---------- Page extract ----------

GEORGE S. GALATARIOTIS & SONS LIMITED

Appellants (Defendants)

v.

ATLAS LEVANTE- LINIE, A.G. of Bremen

Respondents (Plaintiffs).

(Civil Appeal No. 4247)

Charterparty-Lay Days - Demurrage contract - Delay - Liability-Onus of proof whether delay is due to the fault of ship-owners-It rests on the charterers-         Risks on shippers.

The Appellants - Shippers booked a space in one of the Respondents' ships for carrying a cargo of barley from Cyprus to Cardiff and Avonmouth. The terms of the agreement material to the case were:-

(a) The shippers undertake to load 500 tons per weather working day Christmas and Boxing day excepted but to count if used.

(b) Shipment to be made according to Liner terms. Laydays were eventually extended to the 24thDecember, 1953.

(c) Demurrage £300 daily or pro rata.

The Appellants were able to bring alongside the ship, ready for loading, 500 tons of barley each weather working day, and even more. Had the loading proceeded at the rate of 500 tons daily the shipment would have been completed within the lay days. There had been, however, a delay of 3 days and 11 hours due to the trimming operations on board the ship, which were the exclusive responsibility of the ship-owners Respondents. The demurrage payable-if it was payable at all-for this period- of delay amounted to £1037 which the Respondents claimed from the Appellants by an action instituted in the District Court of Limassol.

The trial Court held: (1) that, in the absence of any exception in the charter-party to the contrary, the charterers are liable for the demurrage unless they could show that the delay was due to the fault of the ship-owners; and that, therefore, in this case the onus was on the charterers to show that the trimming was carried out properly; (2) that the charterers failed to discharge this burden and, consequently, they are liable to pay the demurrage claimed with costs.

It was argued on behalf of the Appellants: (1) that they were not answerable for the delay inasmuch as it was occasioned by the trimming operations on board the ship, such operations being the exclusive responsibility of the ship-owners, Respondents; (2) that the Respondents were negligent in carrying out those operations because they did not employ an adequate number of labourers for stowing or because the trimming was not done at such times as not to impede the loading by the shippers; (3) that the trial Court misdirected itself in holding: (a) that the onus rested on the shippers to show that the ship-owners had not carried out the trimming properly; (b) that there was no evidence that they (the ship-owners) did not act reasonably. The Supreme Court, affirming the judgment of the Lower Court,

Held: (1) The Lower Court was right in holding that, in the absence of any exception provided in the charterparty, the shippers could not escape liability to pay demurrage unless they could show that the delay was due to the fault of the ship-owners.

Budgett and Co. v. Binnington and Co. (1891) 60 L.J. Q.B. 1, per Lord Esher, M.R. and Lopes, L.J., at pp. 4-5, 7, respectively, followed.

(2) The finding of the trial Court that the shippers had no discharged this burden was supported by sufficient evidence. Had the onus been on the ship-owners to show affirmatively that they carried out the trimming operations reasonably fast and in a proper way, then one might say that the evidence was not sufficient or strong.

---------- Data under study ----------

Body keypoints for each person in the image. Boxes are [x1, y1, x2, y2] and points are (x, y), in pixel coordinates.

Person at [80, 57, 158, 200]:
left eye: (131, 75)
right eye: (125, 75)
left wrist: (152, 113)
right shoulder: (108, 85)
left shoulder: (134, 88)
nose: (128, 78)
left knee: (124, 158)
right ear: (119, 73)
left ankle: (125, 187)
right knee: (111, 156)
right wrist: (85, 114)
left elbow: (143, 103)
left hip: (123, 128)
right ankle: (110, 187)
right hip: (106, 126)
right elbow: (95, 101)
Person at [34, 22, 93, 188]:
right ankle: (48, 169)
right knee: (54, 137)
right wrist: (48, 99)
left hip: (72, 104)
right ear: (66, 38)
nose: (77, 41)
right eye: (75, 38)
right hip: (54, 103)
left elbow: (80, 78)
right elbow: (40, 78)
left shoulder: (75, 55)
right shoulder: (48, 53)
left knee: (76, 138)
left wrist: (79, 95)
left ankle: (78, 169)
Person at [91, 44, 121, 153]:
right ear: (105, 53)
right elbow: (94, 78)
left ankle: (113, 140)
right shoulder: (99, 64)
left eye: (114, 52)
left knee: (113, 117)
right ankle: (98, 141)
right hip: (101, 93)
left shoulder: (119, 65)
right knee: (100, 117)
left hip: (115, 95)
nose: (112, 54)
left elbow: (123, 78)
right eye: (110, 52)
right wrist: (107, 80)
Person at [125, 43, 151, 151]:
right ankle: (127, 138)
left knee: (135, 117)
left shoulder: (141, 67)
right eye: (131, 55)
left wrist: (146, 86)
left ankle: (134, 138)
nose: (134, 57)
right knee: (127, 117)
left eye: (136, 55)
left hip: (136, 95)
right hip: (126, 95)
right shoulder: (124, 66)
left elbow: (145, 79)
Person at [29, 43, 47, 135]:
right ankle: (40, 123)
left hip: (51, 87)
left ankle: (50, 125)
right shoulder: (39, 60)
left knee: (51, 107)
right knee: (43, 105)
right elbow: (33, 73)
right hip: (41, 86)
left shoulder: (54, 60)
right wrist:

----------

In the case summary, what daily demurrage rate did the agreement set?

£300 daily or pro rata.